Termostato sensorial

De ninguna manera desdeñaría esos y otros placeres, pues son lo mejor que tenemos, suscribo la frase de Woody Allen de que aún el peor de sus orgasmos fue perfecto, pero comparado con los dolores posibles, me parece una estafa; el lado B de la frase podría ser que, aún la tortura más mediocre, es infernal. Si los ejemplos referidos no bastaran para refutar a Macedonio, imagina que cualquiera de los objetos que tienes a la mano se pudiera usar para tu placer o dolor: en cuanto al placer no pasarías de una experiencia froteurista u onanista, pero aun el psicópata más lerdo te podría provocar tormentos insufribles con el mismo objeto. Es una asimetría criminal. Ningún hielo, ningún perfume, ningún bife de chorizo argentino, ninguna Beatrice virginal, ningún viaje de heroína valdrían experimentar el dolor de la vieja usurera, del vagabundo, del funcionario, de Damiens; no hay gozo que pueda compensar tanto sufrimiento. Así pues, la frase de Macedonio es ingeniosa, pero de una falsedad grosera.
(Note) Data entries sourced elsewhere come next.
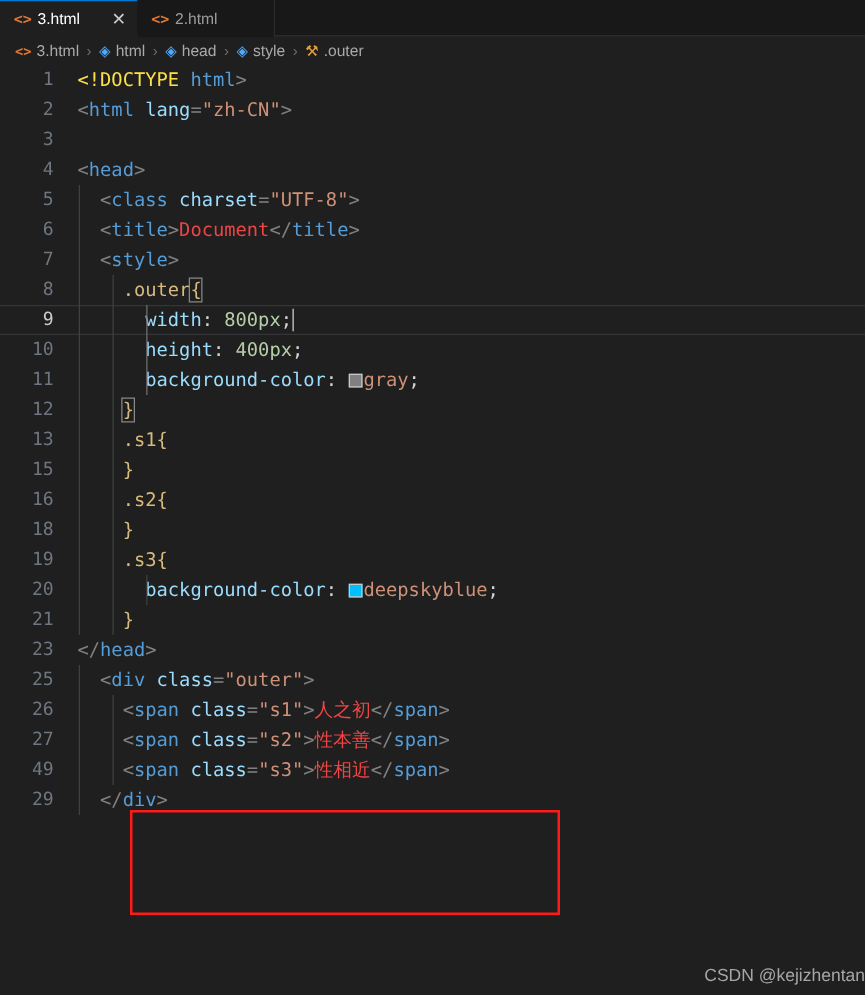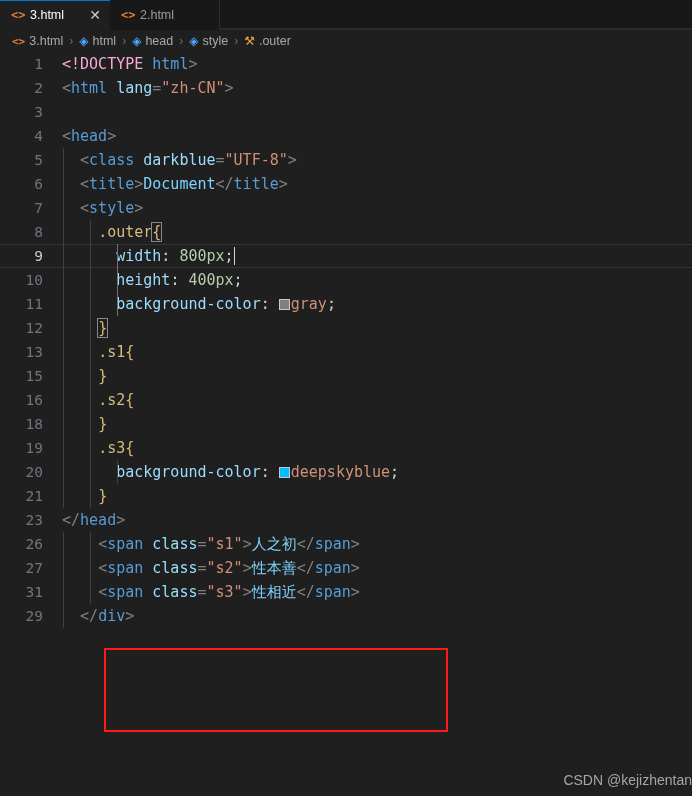--- a/index.html
+++ b/index.html
@@ -65,28 +65,28 @@
 
   
   .iguide{ position:absolute; top:0; width:1px; height:24px; background:#404040; }
   .iguide.hl{ background:#707070; }
 
   
   .punc   { color:#808080; }
   .tag    { color:#569cd6; }
   .attr   { color:#9cdcfe; }
   .str    { color:#ce9178; }
-  .txt    { color:#7dd3fc; }
+  .txt    { color:#ef4444; }
   .sel    { color:#d7ba7d; }
   .brace  { color:#d7ba7d; }
   .prop   { color:#9cdcfe; }
   .val    { color:#ce9178; }
   .num    { color:#b5cea8; }
   .semi   { color:#d4d4d4; }
-  .doctype{ color:#f9a8d4; }
+  .doctype{ color:#fde047; }
   .dtname { color:#569cd6; }
 
   .bracebox{ outline:1px solid #888; outline-offset:0px; }
 
   .swatch{
     display:inline-block; width:11px; height:11px; vertical-align:-1px;
     border:1px solid #c8c8c8; margin-right:1px;
   }
   .cursor{
     display:inline-block; width:1.5px; height:18px; background:#d4d4d4;
@@ -166,21 +166,21 @@
       <span class="code"></span>
     </div>
 
     <div class="line">
       <span class="gutter">4</span>
       <span class="code"><span class="punc">&lt;</span><span class="tag">head</span><span class="punc">&gt;</span></span>
     </div>
 
     <div class="line">
       <span class="gutter">5</span>
-      <span class="code"><span class="iguide" style="left:1px"></span>  <span class="punc">&lt;</span><span class="tag">class</span> <span class="attr">darkblue</span><span class="punc">=</span><span class="str">"UTF-8"</span><span class="punc">&gt;</span></span>
+      <span class="code"><span class="iguide" style="left:1px"></span>  <span class="punc">&lt;</span><span class="tag">class</span> <span class="attr">charset</span><span class="punc">=</span><span class="str">"UTF-8"</span><span class="punc">&gt;</span></span>
     </div>
 
     <div class="line">
       <span class="gutter">6</span>
       <span class="code"><span class="iguide" style="left:1px"></span>  <span class="punc">&lt;</span><span class="tag">title</span><span class="punc">&gt;</span><span class="txt">Document</span><span class="punc">&lt;/</span><span class="tag">title</span><span class="punc">&gt;</span></span>
     </div>
 
     <div class="line">
       <span class="gutter">7</span>
       <span class="code"><span class="iguide" style="left:1px"></span>  <span class="punc">&lt;</span><span class="tag">style</span><span class="punc">&gt;</span></span>
@@ -248,33 +248,37 @@
       <span class="code"><span class="iguide" style="left:1px"></span><span class="iguide" style="left:28px"></span>    <span class="brace">}</span></span>
     </div>
 
 
     <div class="line">
       <span class="gutter">23</span>
       <span class="code"><span class="punc">&lt;/</span><span class="tag">head</span><span class="punc">&gt;</span></span>
     </div>
 
 
+    <div class="line">
+      <span class="gutter">25</span>
+      <span class="code"><span class="iguide" style="left:1px"></span>  <span class="punc">&lt;</span><span class="tag">div</span> <span class="attr">class</span><span class="punc">=</span><span class="str">"outer"</span><span class="punc">&gt;</span></span>
+    </div>
 
     <div class="line">
       <span class="gutter">26</span>
       <span class="code"><span class="iguide" style="left:1px"></span><span class="iguide" style="left:28px"></span>    <span class="punc">&lt;</span><span class="tag">span</span> <span class="attr">class</span><span class="punc">=</span><span class="str">"s1"</span><span class="punc">&gt;</span><span class="txt">人之初</span><span class="punc">&lt;/</span><span class="tag">span</span><span class="punc">&gt;</span></span>
     </div>
 
     <div class="line">
       <span class="gutter">27</span>
       <span class="code"><span class="iguide" style="left:1px"></span><span class="iguide" style="left:28px"></span>    <span class="punc">&lt;</span><span class="tag">span</span> <span class="attr">class</span><span class="punc">=</span><span class="str">"s2"</span><span class="punc">&gt;</span><span class="txt">性本善</span><span class="punc">&lt;/</span><span class="tag">span</span><span class="punc">&gt;</span></span>
     </div>
 
     <div class="line">
-      <span class="gutter">31</span>
+      <span class="gutter">49</span>
       <span class="code"><span class="iguide" style="left:1px"></span><span class="iguide" style="left:28px"></span>    <span class="punc">&lt;</span><span class="tag">span</span> <span class="attr">class</span><span class="punc">=</span><span class="str">"s3"</span><span class="punc">&gt;</span><span class="txt">性相近</span><span class="punc">&lt;/</span><span class="tag">span</span><span class="punc">&gt;</span></span>
     </div>
 
     <div class="line">
       <span class="gutter">29</span>
       <span class="code"><span class="iguide" style="left:1px"></span>  <span class="punc">&lt;/</span><span class="tag">div</span><span class="punc">&gt;</span></span>
     </div>
 
 
   </div>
Creo que a esto se refería Schopenhauer cuando dijo que Dante pintó un gran Infierno, pero tuvo grandes dificultades para representar el Paraíso, pues en el mundo tenía un excelente modelo para el primero, pero no para el segundo.
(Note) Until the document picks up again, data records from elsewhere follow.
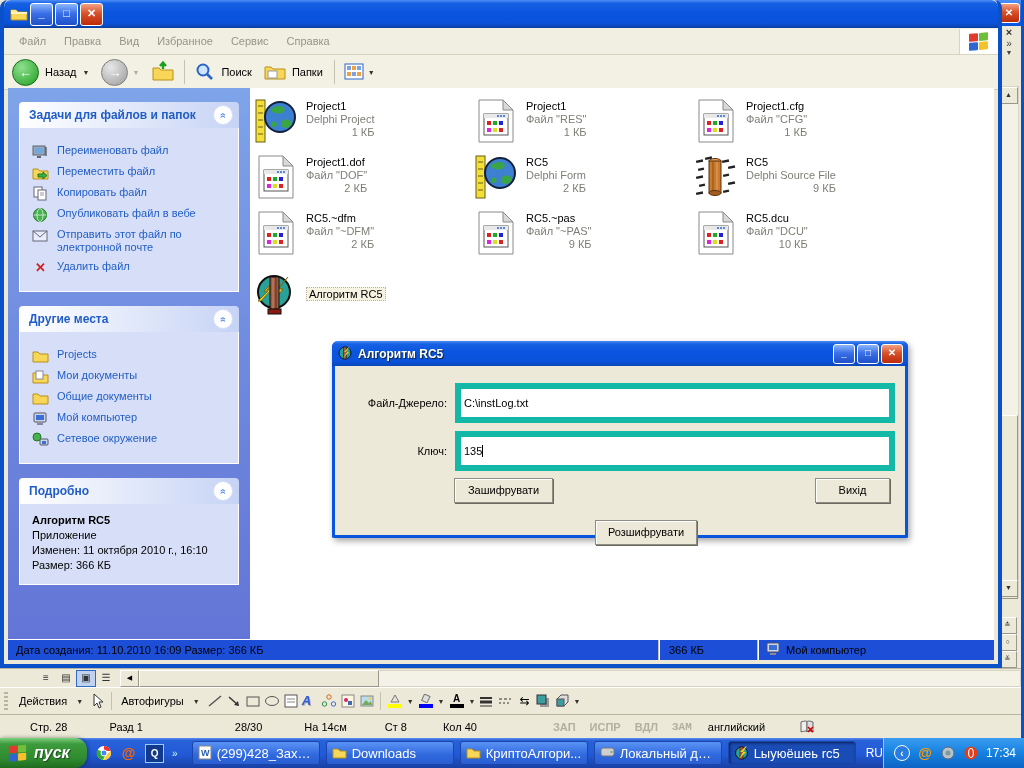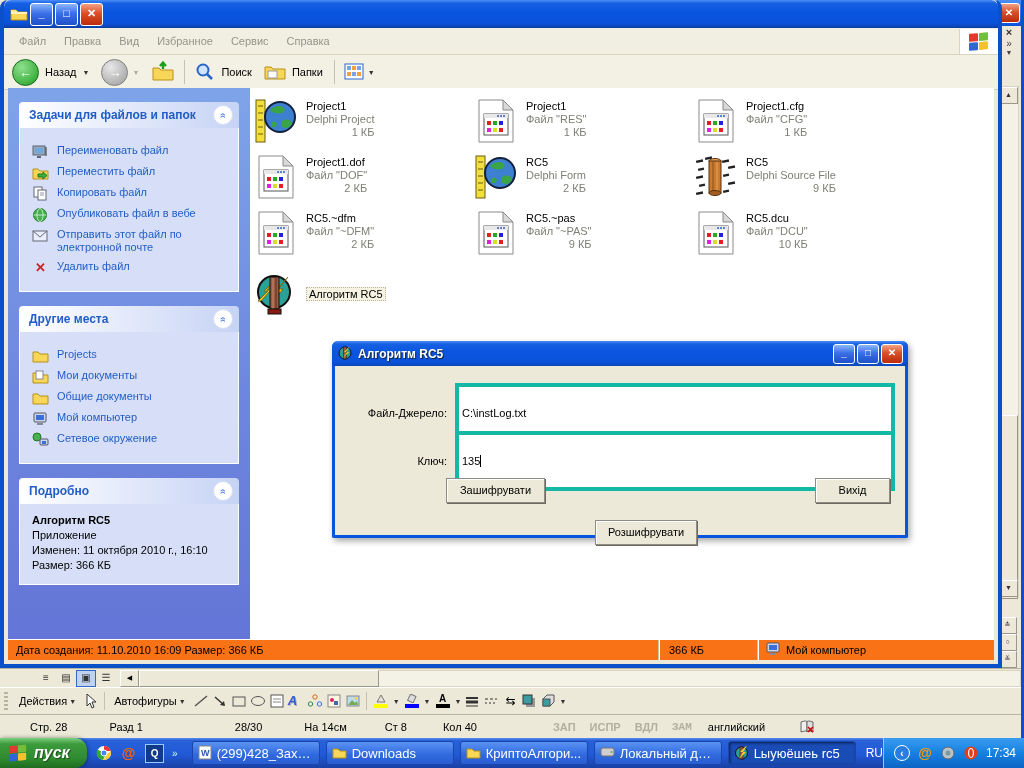--- a/index.html
+++ b/index.html
@@ -17,21 +17,21 @@
   .word-bottom{position:absolute;left:0;top:668px;width:1021px;border-right:3px solid #0a50c8;}
   .viewrow{height:18px;background:#ece9d8;display:flex;align-items:center;border-top:1px solid #b8b4a2;}
   .viewbtns{display:flex;margin-left:36px;}
   .vb{width:18px;height:15px;text-align:center;font-size:10px;line-height:14px;color:#333;border:1px solid transparent;}
   .vb.active{border:1px solid #316ac5;background:#c1d2ee;}
   .hscroll-left{width:17px;height:15px;margin-left:4px;background:#ece9d8;border:1px solid #fff;border-right-color:#9a9789;border-bottom-color:#9a9789;font-size:7px;text-align:center;line-height:14px;}
   .hthumb{width:238px;height:15px;background:#ece9d8;border:1px solid #fff;border-right-color:#9a9789;border-bottom-color:#9a9789;}
   .htrack{flex:1;height:15px;background:#f4f2e7;border:1px solid #d8d4c2;border-left:none;}
   .drawrow{height:26px;background:#ece9d8;border-top:1px solid #fff;display:flex;align-items:center;gap:3px;padding-left:4px;}
   .grip{width:4px;height:18px;background:repeating-linear-gradient(180deg,#b8b4a2 0 2px,#ece9d8 2px 4px);margin-right:4px;}
-  .tbtn{display:flex;align-items:center;gap:2px;padding:2px 4px;color:#000;}
+  .tbtn{display:flex;align-items:center;gap:9px;padding:2px 4px;color:#000;}
   .tico{display:inline-block;width:16px;height:16px;position:relative;}
   .caret-down{font-size:7px;color:#333;}
   .vsep{width:1px;height:18px;background:#c6c2b0;margin:0 2px;}
   .colorbtn{display:flex;flex-direction:column;align-items:center;width:18px;}
   .colorbar{width:14px;height:4px;margin-top:1px;}
   .statusrow{height:23px;background:#ece9d8;border-top:1px solid #b8b4a2;border-bottom:3px solid #0a50c8;display:flex;align-items:center;font-size:11px;color:#000;}
   .st-dim{color:#b2af9e;font-weight:bold;}
 
   
   .explorer{position:absolute;left:0;top:0;width:1002px;height:668px;z-index:2;}
@@ -66,35 +66,35 @@
   .files{flex:1;position:relative;padding:10px 0 0 4px;}
   .fgrid{display:grid;grid-template-columns:220px 220px 220px;grid-auto-rows:56px;}
   .fitem{display:flex;gap:8px;align-items:flex-start;}
   .fic{width:44px;height:46px;flex-shrink:0;}
   .ftxt{line-height:13px;padding-top:2px;}
   .fi-name{color:#000;}
   .fi-sub{color:#7e7e76;text-align:right;}
   .sel-label{background:#f6f3e2;border:1px dotted #b8b49a;padding:0 2px;}
   .app-row{display:flex;align-items:center;gap:8px;}
   
-  .ex-status{position:absolute;left:4px;right:4px;bottom:4px;height:20px;background:#f97316;border-top:1px solid #fff;display:flex;align-items:center;font-size:11px;}
+  .ex-status{position:absolute;left:4px;right:4px;bottom:4px;height:20px;background:#1d4ed8;border-top:1px solid #fff;display:flex;align-items:center;font-size:11px;}
   .seg{border-left:1px solid #c6c2b0;box-shadow:inset 1px 0 0 #fff;height:100%;display:flex;align-items:center;}
   .seg1{flex:1;padding-left:8px;border-left:none;box-shadow:none;}
   .seg2{width:88px;padding-left:10px;}
   .seg3{width:228px;padding-left:8px;gap:5px;}
 
   
   .dialog{position:absolute;left:332px;top:341px;width:576px;height:197px;z-index:3;box-sizing:border-box;border:3px solid #0855dd;border-top:none;border-radius:6px 6px 2px 2px;background:#ece9d8;box-shadow:2px 3px 6px rgba(0,0,0,.35);}
   .dlg-title{height:25px;margin:0 -3px;border-radius:6px 6px 0 0;background:linear-gradient(180deg,#4b8ef7 0%,#1660e2 12%,#0a55e0 45%,#0a52da 82%,#0b47b8 100%);display:flex;align-items:center;padding:0 5px;}
   .dlg-title .t{color:#fff;font-weight:bold;font-size:12px;margin-left:5px;flex:1;text-shadow:1px 1px 1px #123;}
   .dlg-btn{width:20px;height:18px;margin-left:2px;border:1px solid #fff;border-radius:3px;color:#fff;font-weight:bold;font-size:10px;line-height:16px;text-align:center;background:linear-gradient(180deg,#8ab6fa,#3a6fe8 45%,#1e50c8);}
   .dlg-btn.close{background:linear-gradient(180deg,#f3a183,#d8502a 45%,#bb2b0a);}
   .dlg-row{position:absolute;left:18px;right:10px;display:flex;align-items:center;}
   .dlg-row .flabel{width:94px;text-align:right;margin-right:8px;}
-  .tfield{flex:1;height:18px;background:#fff;border:4px solid #14b8a6;padding:17px 3px;line-height:18px;white-space:nowrap;overflow:hidden;}
+  .tfield{flex:1;height:18px;background:#fff;border:6px solid #14b8a6;padding:5px 3px;line-height:18px;white-space:nowrap;overflow:hidden;}
   .caret{display:inline-block;width:1px;height:12px;background:#000;vertical-align:-2px;}
   .pbtn{position:absolute;height:23px;background:#ece9d8;border:1px solid #8f8d83;box-shadow:inset 1px 1px 0 #fff,1px 1px 0 #6c6a60;text-align:center;line-height:22px;font-size:11px;}
 
   
   .taskbar{position:absolute;left:0;top:738px;width:1024px;height:30px;z-index:5;background:linear-gradient(180deg,#5c8ef0 0%,#2862d8 8%,#2159d6 55%,#1941a5 100%);display:flex;align-items:center;}
   .startbtn{width:98px;height:30px;border-radius:0 12px 12px 0;background:linear-gradient(180deg,#7ed07e 0%,#3c9b3c 20%,#2f8a2f 70%,#1e6b1e 100%);display:flex;align-items:center;gap:6px;padding-left:8px;box-sizing:border-box;box-shadow:1px 0 4px rgba(0,0,0,.4);}
   .startbtn .s{color:#fff;font-weight:bold;font-style:italic;font-size:16px;text-shadow:1px 1px 1px #1a4d1a;}
   .ql{display:flex;align-items:center;gap:8px;padding:0 8px;}
   .qlico{width:17px;height:17px;display:inline-flex;align-items:center;justify-content:center;font-weight:bold;}
   .tb-tasks{display:flex;align-items:center;gap:6px;margin-left:6px;}
@@ -681,21 +681,21 @@
       <div class="dlg-btn close">✕</div>
     </div>
     <div class="dlg-row" style="top:42px;">
       <span class="flabel">Файл-Джерело:</span>
       <div class="tfield"><span>C:\instLog.txt</span></div>
     </div>
     <div class="dlg-row" style="top:90px;">
       <span class="flabel">Ключ:</span>
       <div class="tfield"><span>135</span><span class="caret"></span></div>
     </div>
-    <div class="pbtn" style="left:111px;top:137px;width:97px;">Зашифрувати</div>
+    <div class="pbtn" style="left:119px;top:137px;width:97px;">Зашифрувати</div>
     <div class="pbtn" style="left:260px;top:137px;width:100px;margin-top:42px;">Розшифрувати</div>
     <div class="pbtn" style="left:480px;top:137px;width:73px;">Вихід</div>
   </div>
 
   <div class="taskbar">
     <div class="startbtn">
       <span><svg width="20" height="19" viewBox="0 0 22 20">
             <g transform="skewY(-5)">
               <rect x="1" y="3" width="9" height="8" rx="1" fill="#e03a2f"></rect>
               <rect x="11" y="3" width="9" height="8" rx="1" fill="#6fbf3a"></rect>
Pienso también en un ejemplo de la naturaleza donde un gran dolor y un gran placer se suceden en el mismo evento: el apareamiento de la mantis religiosa. Las cámaras de National Geographic y Discovery Channel, antes de los programas de carros tuneados, nos mostraron en primeros planos y planos detalle cómo la hembra se traga vivo al macho después de la cópula. Visto desde una ángulo antropomórfico (pues la sensibilidad de los invertebrados aún se debate), es claro que el macho pasa de un placer de juguetería a un dolor de herrería. Si eso nos ocurriera a los humanos (no es imposible), se tendrían que hacer ajustes críticos en nuestro «termostato sensorial» para que las experiencias fueran simétricas: reducir mucho el dolor o aumentar mucho el placer. En el primer caso, ser devorado vivo sería una sensación tan tolerable que podríamos fumarnos un cigarro mientras se completa; en el segundo, la cópula sería tan extática que el orgasmo nos mataría de placer. Cualquiera de los dos ajustes, sería la obra de un creador misericordioso, pero, por desgracia, es mero experimento mental; a juzgar por nuestra calibración del dolor y el placer, parece como si nos hubiera diseñado Vlad el Empalador.


[1] Comparar este fragmento con la reacción de Gusteau en Ratatouille y con la magdalena de Proust [guiño].